• **Énoncé du problème**
Relevez, dans l'extrait sur le concept stratégique d'adversaire, tous les adjectifs entre guillemets directement accolés au mot « adversaire ».

• **Extrait de page**
>>>>>

1. Le concept stratégique essentiel est celui d’adversaire. Toute stratégie définit un adversaire social, souvent sans l’admettre. C’est en fonction de la nature et de la position de l’adversaire désigné que le plan stratégique s’articule : traditionnellement (tout au moins depuis la Révolution française en Europe), l’adversaire était qualifié politiquement. Aujourd’hui, la qualification politique ne s’entend plus sans une qualification sociale. Même les stratèges qui répugnent à ces qualifications se voient obligés d’en tenir compte dans leurs plans. L’adversaire « rouge », « impérialiste », ou « neutraliste » offre toujours aux manœuvres d’un belligérant une structure sociale dans laquelle il doit insérer ses leviers. Cette structure ne se présente pas seulement sous la forme d’une idéologie : elle offre un certain champ de relations humaines. Ce que la stratégie envisage, c’est l’action sur ces relations, tout autant qu’un effet direct sur l’État. Plus exactement, la stratégie cherche à susciter un déchaînement des éléments, qui assurent la stabilité simultanée de l’État et de la société adverses. Cette conception s’accorde avec la théorie du perturbateur (mise en avant par l’amiral Castex) : stratégiquement, chaque belligérant s’efforce de désigner l’adversaire comme le perturbateur de l’ordre qui prévaut chez lui-même, et de l’attaquer comme tel. La désignation du perturbateur (le « meneur » des luttes sociales) vise à isoler les structures sociales les plus vulnérables, qui peuvent être de nature économique et professionnelle, raciale, gouvernementale ou même religieuse, tout autant que militaire. En tout cas, la vertu essentielle d’une désignation stratégique de l’adversaire consiste à concentrer sur celui-ci le maximum de forces contraires efficaces.

<<<<<

• **Enregistrements du corpus**
>>>>>

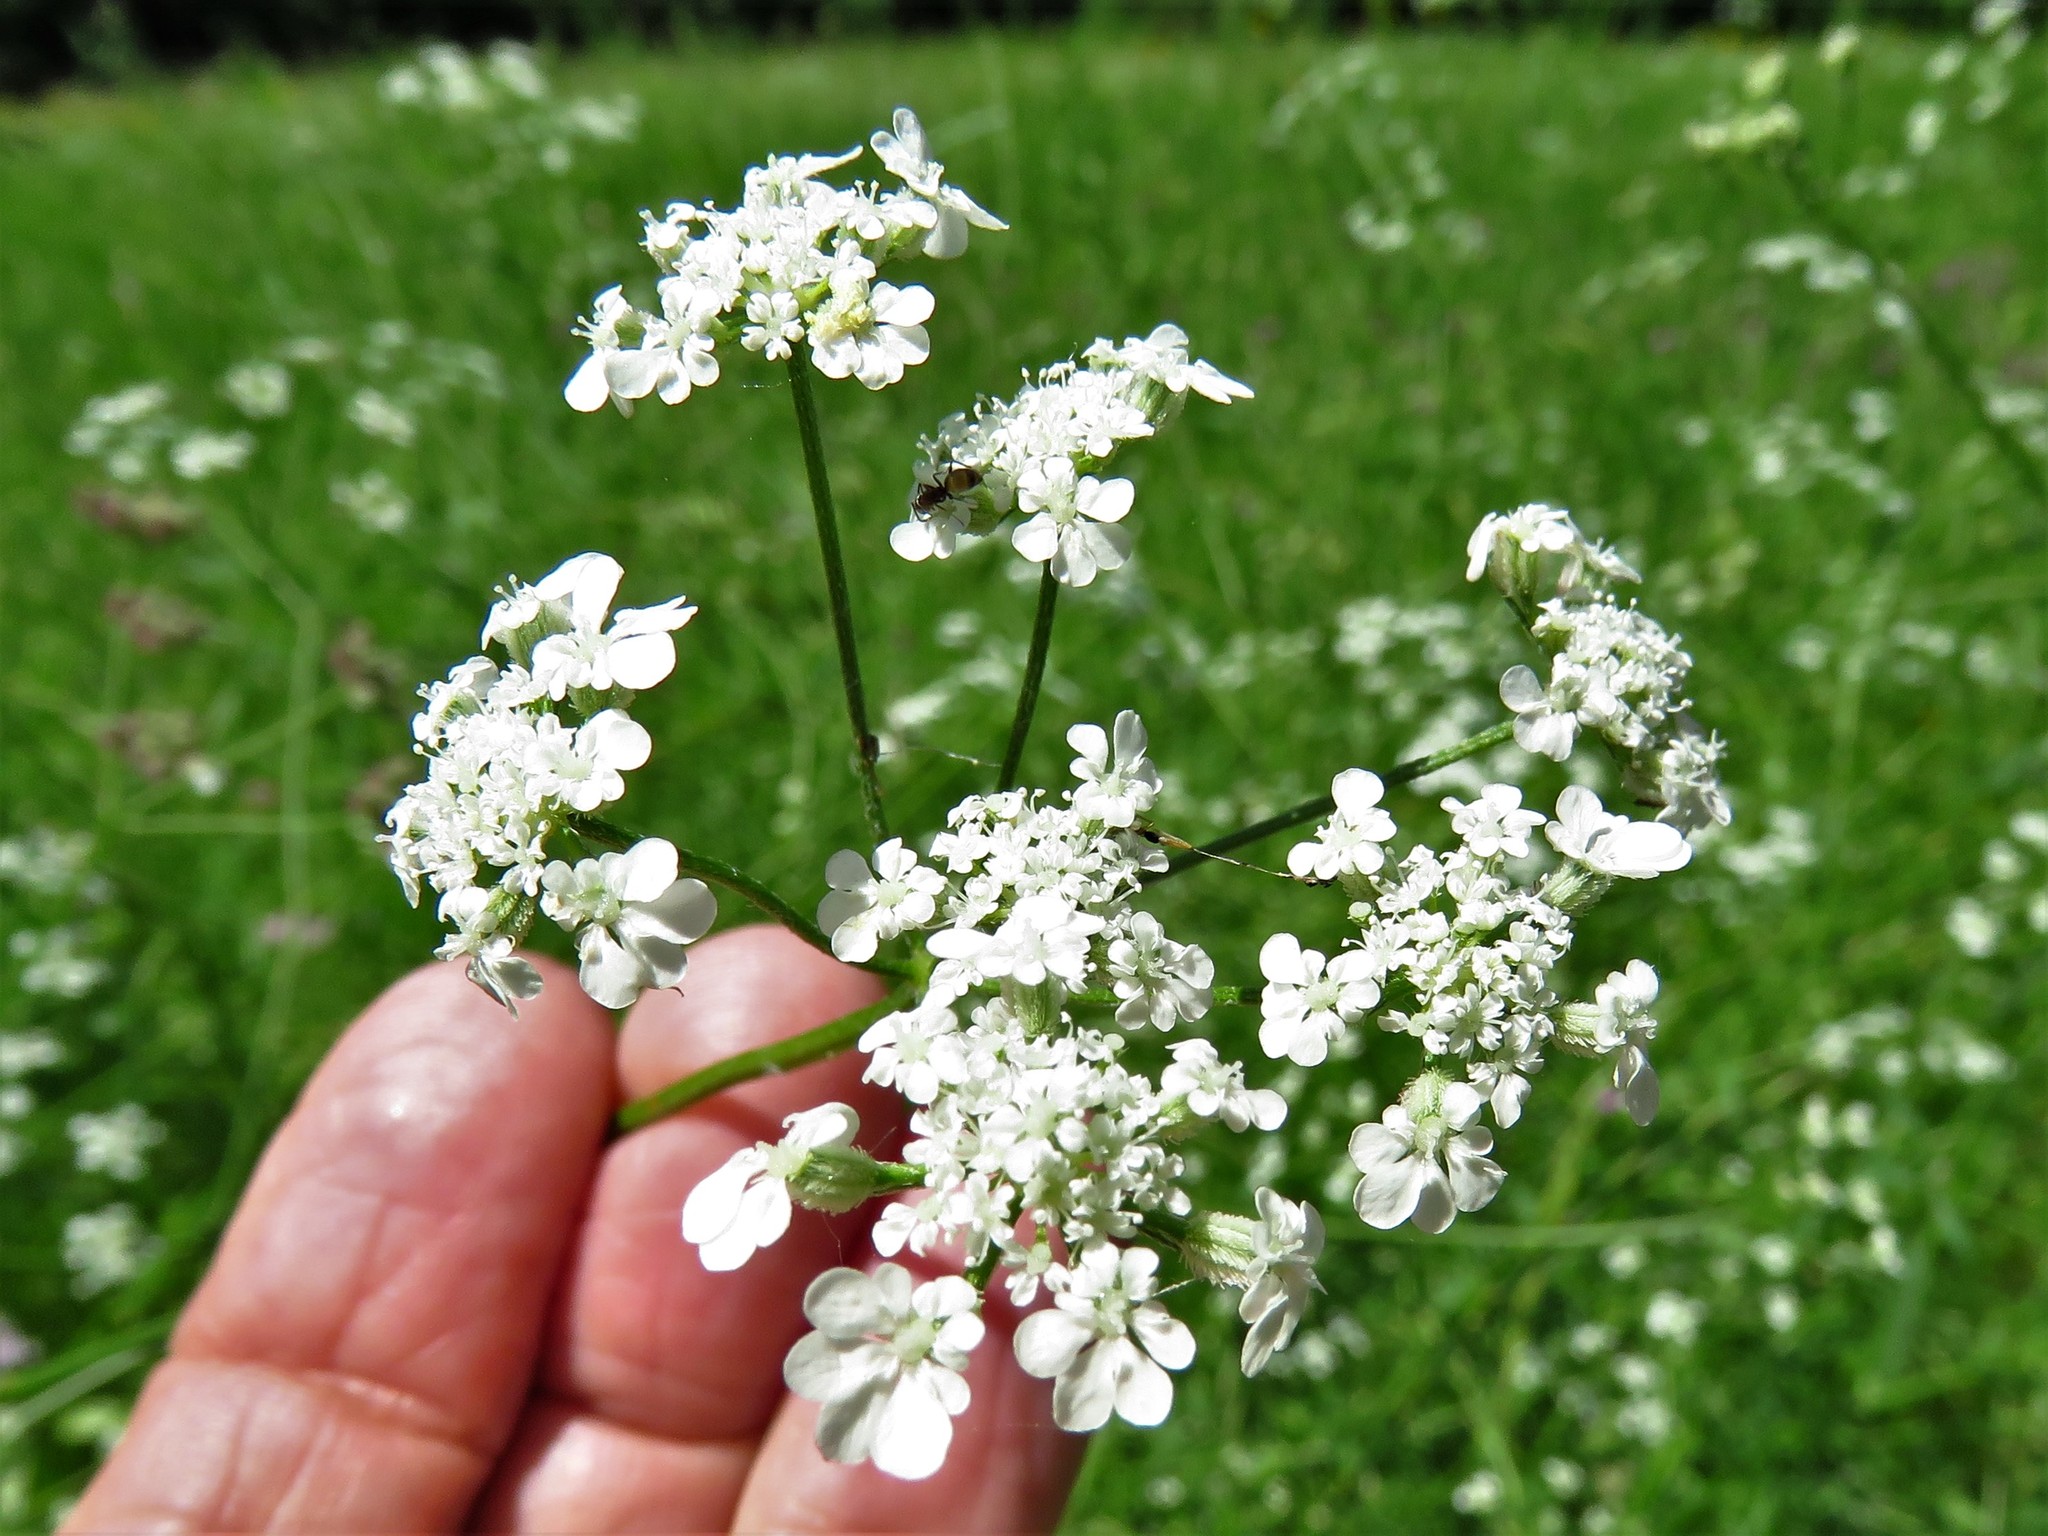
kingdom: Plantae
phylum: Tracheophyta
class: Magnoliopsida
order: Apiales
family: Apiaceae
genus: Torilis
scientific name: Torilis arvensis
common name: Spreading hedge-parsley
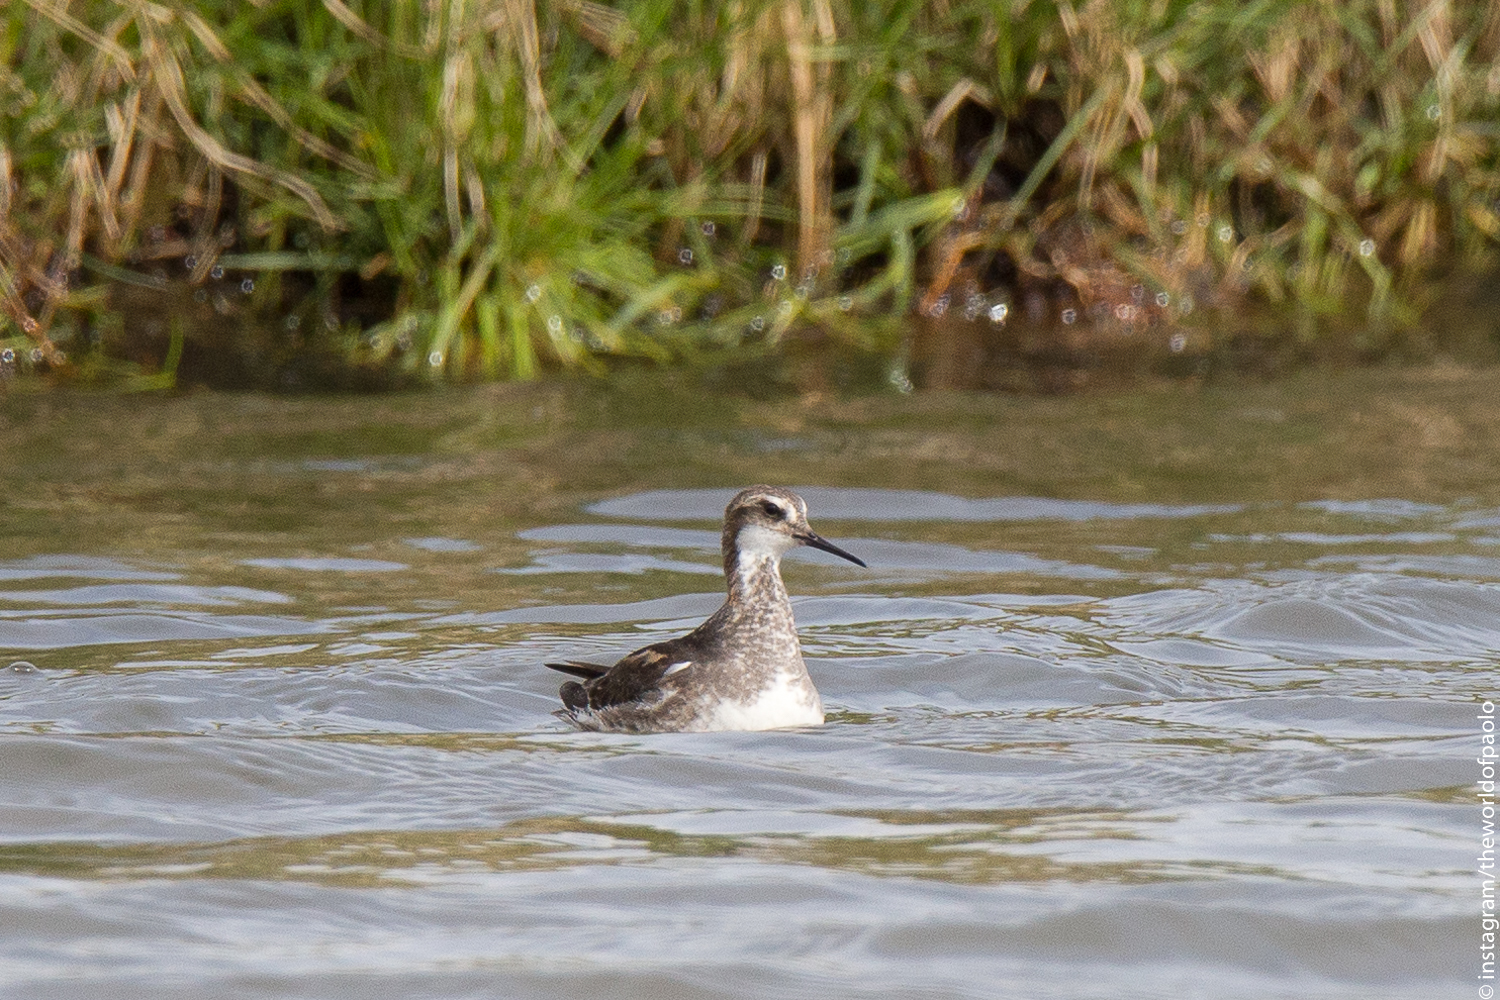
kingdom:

<<<<<
>>>>>

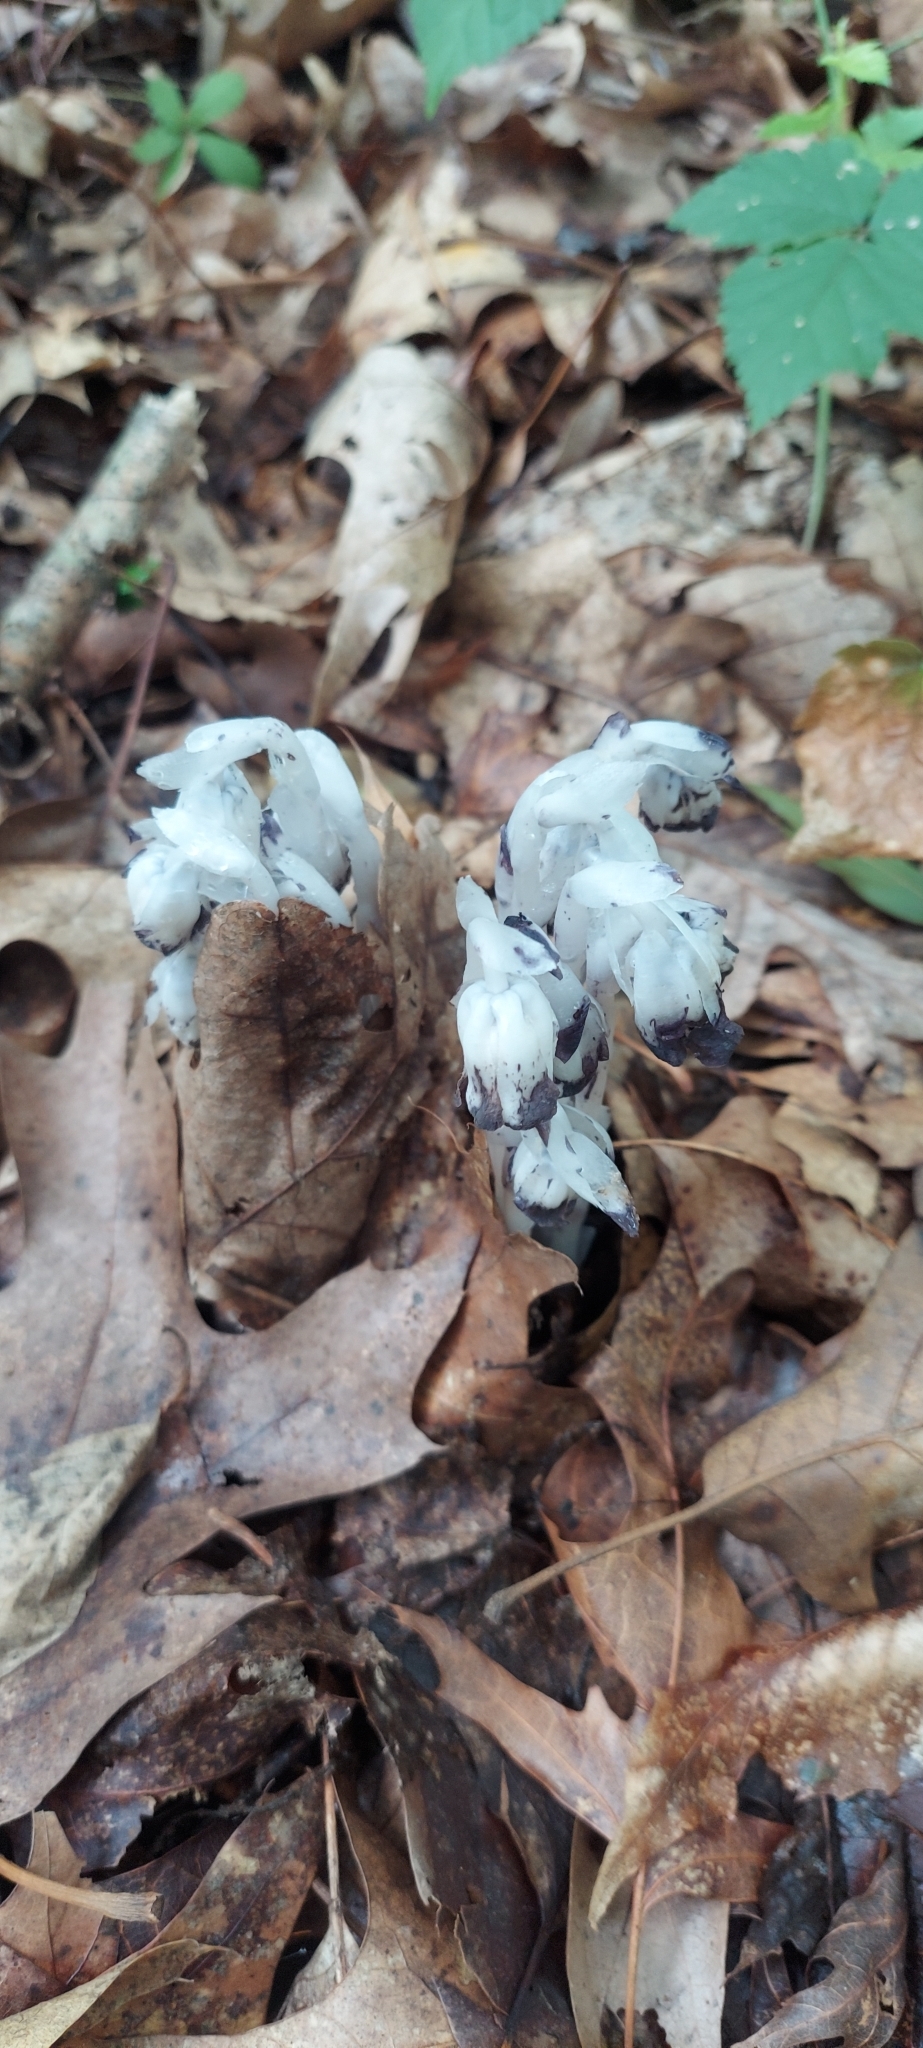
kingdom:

<<<<<
>>>>>

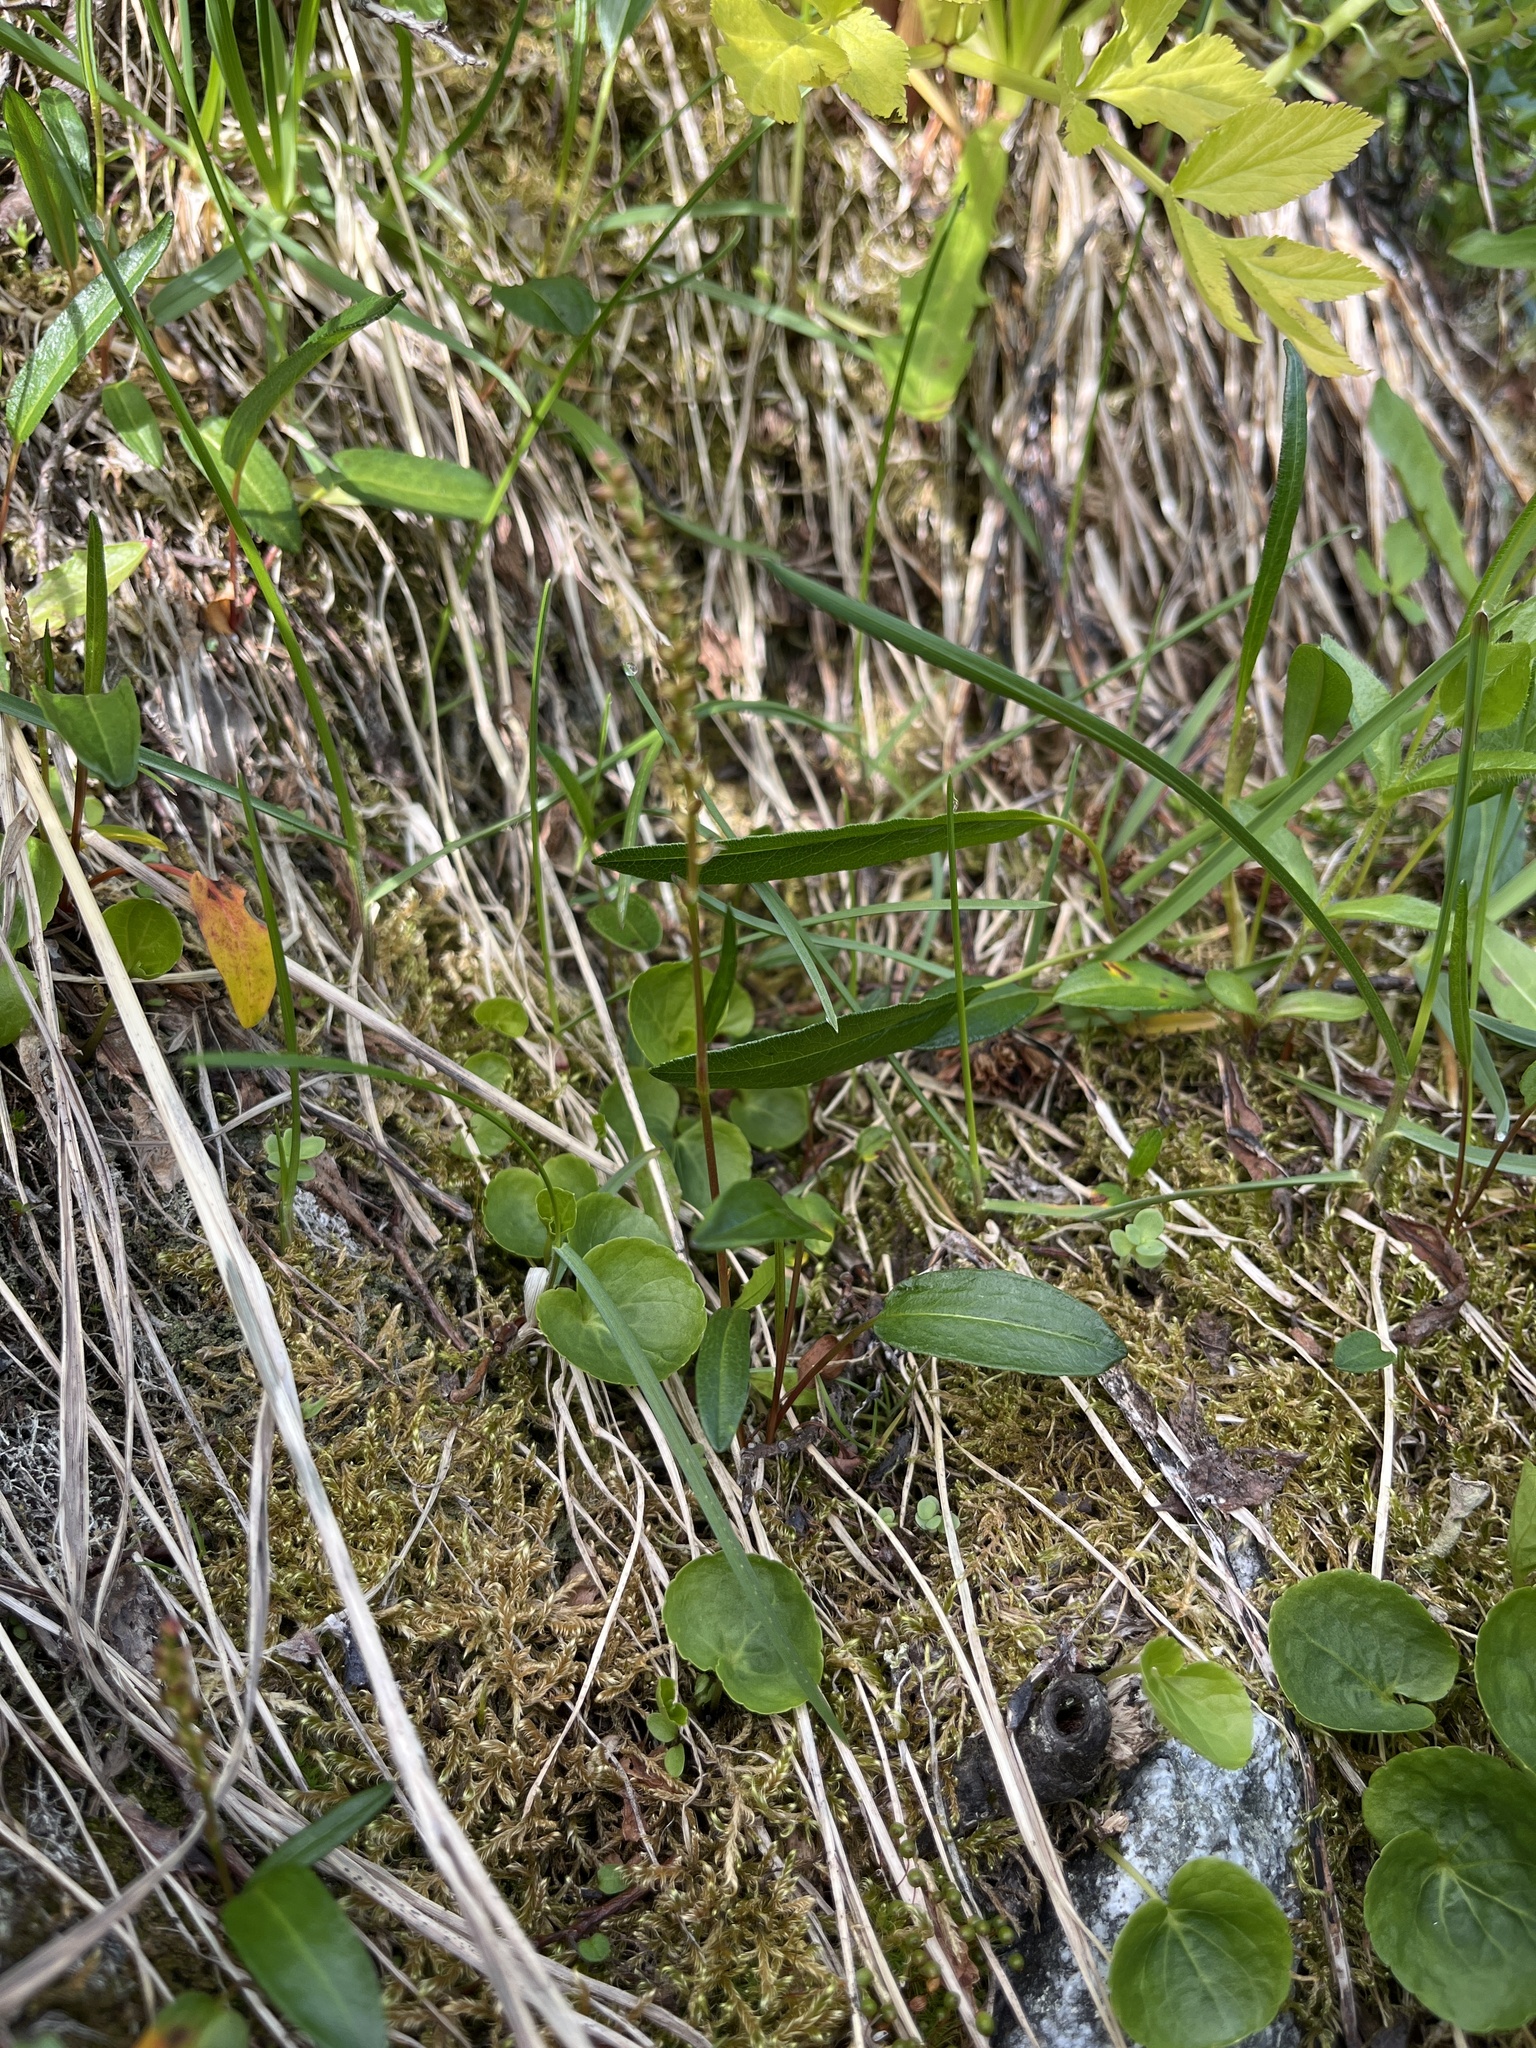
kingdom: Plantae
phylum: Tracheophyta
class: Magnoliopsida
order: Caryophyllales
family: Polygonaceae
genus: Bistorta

<<<<<

• **Solution proposée**
« rouge », « impérialiste », « neutraliste »